Difendere l'ambiente è un nostro dovere
Difendere l'ambiente è un nostro dovere
L’uomo sta distruggendo la natura. Non è un ritornello. È un grido. Un gemito che sale proprio dalla terra. Le aree interne del nostro Paese non solo si stanno spopolando, ma la Fao, presentando il rapporto sullo Stato della biodiversità mondiale, ha denunciato in queste ore che da noi stanno scomparendo alcune varietà di frutta per l’agricoltura intensiva.
Ma non sempre quantità significa qualità. Anzi, spesso la grande quantità ha la stessa pericolosità della legge del più forte. Come si può ridurre un giardino a deserto? Una casa in prigione. Un’opera d’arte in incubo! L’allarme ecologico continua a rivelarci che la mano dell’uomo non si sta prendendo cura del creato, ma lo sta uccidendo, avvelenando sempre più. Perché già il Papa aveva evidenziato che «La cura degli ecosistemi richiede uno sguardo che vada aldilà dell’immediato, perché quando si cerca solo un profitto economico rapido e facile, a nessuno interessa veramente la loro preservazione. Ma il costo dei danni provocati dall’incuria egoistica è di gran lunga più elevato del beneficio economico che si può ottenere. Nel caso della perdita o del serio danneggiamento di alcune specie, stiamo parlando di valori che eccedono qualunque calcolo. Per questo, possiamo essere testimoni muti di gravissime inequità quando si pretende di ottenere importanti benefici facendo pagare al resto dell’umanità, presente e futura, gli altissimi costi del degrado ambientale».
Sottolineando che «l’ambiente umano e l’ambiente naturale si degradano insieme, e non potremo affrontare adeguatamente il degrado ambientale, se non prestiamo attenzione alle cause che hanno attinenza con il degrado umano e sociale». C’è una correlazione inevitabile tra l’aspetto economico, l’aspetto ambientale e l’aspetto sociale. Questo della perdita di biodiversità, di varietà antiche è un problema collettivo che va a minare la salute dell’uomo quanto quella della terrà. Nemmeno il nostro è più il Paese delle peculiarità agricole. Anche i pastori e allevatori stanno diventando una categoria in estinzione, come i tre pilastri della salute della terra: conservazione, sostenibilità attiva e tutela della diversità biologica. Senza queste regole d’oro il processo è quello della devastazione. Bisogna intervenire puntando e sensibilizzando al tipico, al chilometro zero dei contadini. Sfruttare è già sterminare e penalizzare il potenziamento della produttività locale.

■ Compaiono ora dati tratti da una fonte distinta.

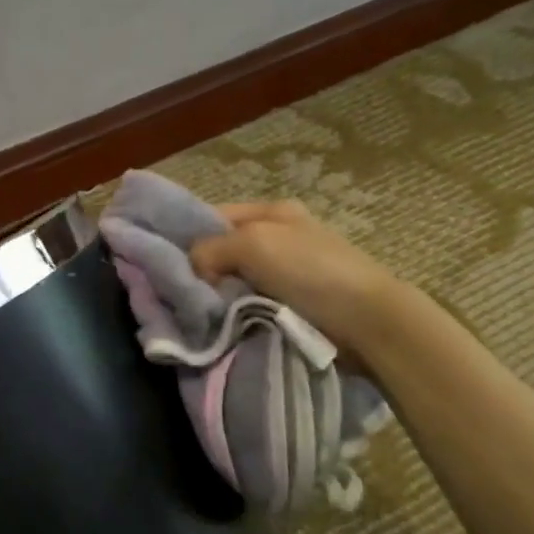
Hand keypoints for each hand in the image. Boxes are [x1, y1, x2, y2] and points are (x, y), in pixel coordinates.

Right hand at [189, 200, 398, 352]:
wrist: (367, 321)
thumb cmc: (311, 271)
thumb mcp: (253, 243)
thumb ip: (210, 248)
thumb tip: (192, 270)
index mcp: (271, 211)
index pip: (211, 216)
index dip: (187, 236)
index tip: (165, 263)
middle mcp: (276, 236)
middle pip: (220, 250)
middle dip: (201, 271)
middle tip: (181, 292)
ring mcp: (283, 272)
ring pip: (230, 280)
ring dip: (216, 296)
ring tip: (199, 311)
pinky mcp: (288, 303)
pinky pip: (246, 303)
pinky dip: (233, 312)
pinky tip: (221, 322)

È già intossicare le nostre tavole e le nuove generazioni. La varietà delle specie vegetali e animali è quella che mantiene in vita il mondo. Non l’economia tossica, né il dominio tecnocratico, né lo sfruttamento inconsiderato delle risorse che manipolano le nostre perle naturali per renderle scarti inutili. Il funzionamento degli ecosistemi è sotto assedio.
«I cambiamenti climatici sono un problema globale con gravi implicazioni ambientali, sociali, economiche, distributive e politiche, e costituiscono una delle principali sfide attuali per l’umanità», scrive il Papa nella Laudato sii, e individua la causa di tanti mali nel dire che «ci sono troppi interessi particolari e molto facilmente l’interesse economico arriva a prevalere sul bene comune e a manipolare l’informazione per non vedere colpiti i suoi progetti».
Ma ribadisce anche che «l’ingiustizia non è invincibile». È un obbligo morale collettivo questa costante conversione ecologica, perché non possiamo accettare passivamente che «Ogni anno scompaiono migliaia di specie vegetali e animali che non potremo più conoscere, che i nostri figli non potranno vedere, perse per sempre. La stragrande maggioranza si estingue per ragioni che hanno a che fare con qualche attività umana. Per causa nostra, migliaia di specie non daranno gloria a Dio con la loro esistenza né potranno comunicarci il proprio messaggio». Ritornare alla natura è ritornare all’uomo. Tenendo presente che l’alterazione degli ecosistemi è il derivato dell’adulterazione delle coscienze che non amano ciò che a loro è stato affidato come un dono prezioso.